Copy out, word for word, the lines of the records that start with the line containing "phylum: Rhodophyta" and end with the line containing "collector number: MSD 20598", including both of those lines.

◆ Extracted information ◆
* start *

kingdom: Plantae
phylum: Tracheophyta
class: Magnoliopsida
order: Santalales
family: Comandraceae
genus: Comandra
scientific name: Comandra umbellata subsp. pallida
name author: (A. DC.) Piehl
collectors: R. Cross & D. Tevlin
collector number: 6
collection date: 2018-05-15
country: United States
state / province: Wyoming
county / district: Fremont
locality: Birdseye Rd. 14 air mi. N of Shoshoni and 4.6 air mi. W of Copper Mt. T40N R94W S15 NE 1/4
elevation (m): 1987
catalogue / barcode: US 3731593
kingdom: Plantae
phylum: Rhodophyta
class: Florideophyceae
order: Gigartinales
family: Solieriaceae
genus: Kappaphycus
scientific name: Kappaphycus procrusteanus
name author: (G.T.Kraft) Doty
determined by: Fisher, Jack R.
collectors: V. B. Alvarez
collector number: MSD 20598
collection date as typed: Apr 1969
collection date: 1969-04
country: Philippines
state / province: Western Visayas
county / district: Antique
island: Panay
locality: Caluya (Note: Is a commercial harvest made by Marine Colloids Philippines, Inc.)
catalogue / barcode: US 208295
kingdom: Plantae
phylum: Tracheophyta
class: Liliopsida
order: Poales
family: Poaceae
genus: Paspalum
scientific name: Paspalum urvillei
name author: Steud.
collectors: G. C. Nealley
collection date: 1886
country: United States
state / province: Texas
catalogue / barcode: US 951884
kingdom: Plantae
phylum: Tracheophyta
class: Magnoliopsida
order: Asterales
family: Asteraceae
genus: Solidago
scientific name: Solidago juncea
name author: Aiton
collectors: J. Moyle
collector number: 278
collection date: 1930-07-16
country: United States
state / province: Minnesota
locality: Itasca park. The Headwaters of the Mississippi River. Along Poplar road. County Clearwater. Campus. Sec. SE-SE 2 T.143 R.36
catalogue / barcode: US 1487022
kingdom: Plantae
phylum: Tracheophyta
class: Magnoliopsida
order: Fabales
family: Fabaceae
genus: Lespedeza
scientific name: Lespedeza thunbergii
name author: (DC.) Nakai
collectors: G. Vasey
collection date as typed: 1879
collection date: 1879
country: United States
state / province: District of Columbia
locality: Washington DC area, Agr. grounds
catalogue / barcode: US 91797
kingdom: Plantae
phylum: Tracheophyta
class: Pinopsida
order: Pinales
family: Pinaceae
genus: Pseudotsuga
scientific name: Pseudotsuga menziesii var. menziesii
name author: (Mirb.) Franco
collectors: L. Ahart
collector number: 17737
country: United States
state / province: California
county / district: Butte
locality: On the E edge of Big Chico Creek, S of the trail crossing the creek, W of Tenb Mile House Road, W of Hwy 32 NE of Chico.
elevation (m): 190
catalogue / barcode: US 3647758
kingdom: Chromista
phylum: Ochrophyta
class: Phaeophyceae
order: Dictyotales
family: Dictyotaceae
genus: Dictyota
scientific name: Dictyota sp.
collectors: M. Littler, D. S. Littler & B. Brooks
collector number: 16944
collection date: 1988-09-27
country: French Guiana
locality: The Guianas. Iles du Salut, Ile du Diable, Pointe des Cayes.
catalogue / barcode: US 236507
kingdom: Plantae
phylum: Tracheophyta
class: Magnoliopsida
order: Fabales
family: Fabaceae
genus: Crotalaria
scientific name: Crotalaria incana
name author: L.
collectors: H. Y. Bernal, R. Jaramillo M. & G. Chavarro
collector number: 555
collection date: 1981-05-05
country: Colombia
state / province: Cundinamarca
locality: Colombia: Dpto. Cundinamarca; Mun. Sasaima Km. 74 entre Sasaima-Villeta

* end *

◆ Result of the task ◆
phylum: Rhodophyta
class: Florideophyceae
order: Gigartinales
family: Solieriaceae
genus: Kappaphycus
scientific name: Kappaphycus procrusteanus
name author: (G.T.Kraft) Doty
determined by: Fisher, Jack R.
collectors: V. B. Alvarez
collector number: MSD 20598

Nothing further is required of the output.